Profits at British Gas are set to rise after the energy supplier revealed a boost in consumption following a colder than normal start to the year.

Owner Centrica added that British Gas had stemmed the flow of customers leaving the business, with the number of accounts on its books staying at 14.8 million following a 5% cut in gas tariffs from the end of February.

The FTSE 100 company reported improved profitability in its supply business in the first quarter of the year but said this was more than offset by lower commodity prices in its upstream production arm.

It also announced that it had set aside an additional £50million over the next three years to improve customer service.

Recruitment for the first 350 new jobs will begin next month, with vacancies in Manchester, Leeds, Cardiff and Edinburgh.

As well as a drive to reduce call waiting times, there will be extra training for British Gas’s customer service employees, who number more than 5,000.

In 2014, British Gas operating profits fell 23% to £439million amid a half-million fall in customer accounts and a £100 decline in average bills as gas consumption dropped by a fifth amid warmer weather.
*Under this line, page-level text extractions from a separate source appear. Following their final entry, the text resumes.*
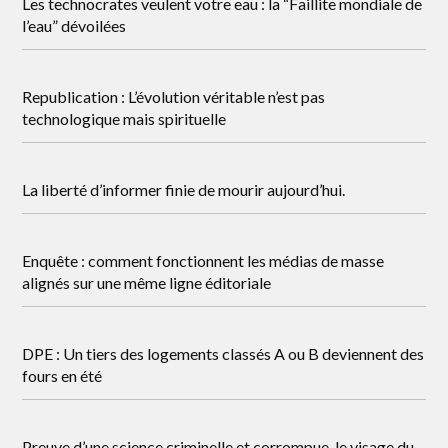
Les technocrates veulent votre eau : la “Faillite mondiale de
l’eau” dévoilées
Republication : L’évolution véritable n’est pas
technologique mais spirituelle
La liberté d’informer finie de mourir aujourd’hui.
Enquête : comment fonctionnent les médias de masse
alignés sur une même ligne éditoriale
DPE : Un tiers des logements classés A ou B deviennent des
fours en été
Preuve d’une science criminelle et corrompue, le visage du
The wider group saw adjusted operating profits fall 35% to £1.75 billion as it was also hit by extreme weather patterns in its North America business and plunging oil and gas prices hit its power generation.
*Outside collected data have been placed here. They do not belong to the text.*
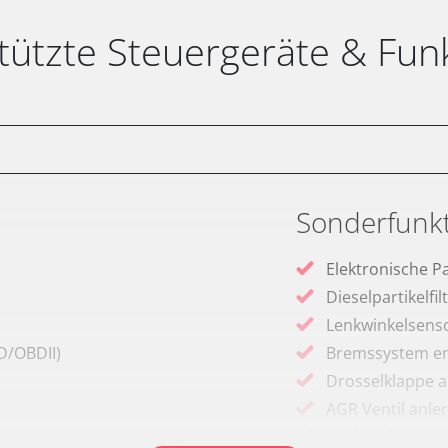
tützte Steuergeräte & Fun
Sonderfunk
Elektronische P
Dieselpartikelfi
Lenkwinkelsenso
D/OBDII)
Bremssystem en
Drosselklappe 
AGR Ventil anle
Kraftstofftank e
Centrica highlights a number of factors that could influence its performance this year, such as commodity prices, the weather, the outcome of the General Election and the Competition and Markets Authority investigation into the UK energy market which is due to deliver provisional findings in the summer.

Residential gas consumption was 10% higher than a year earlier, with electricity demand 2% higher in the first three months of 2015.

The trading update covering the first quarter of this year was issued ahead of the company’s annual meeting in London.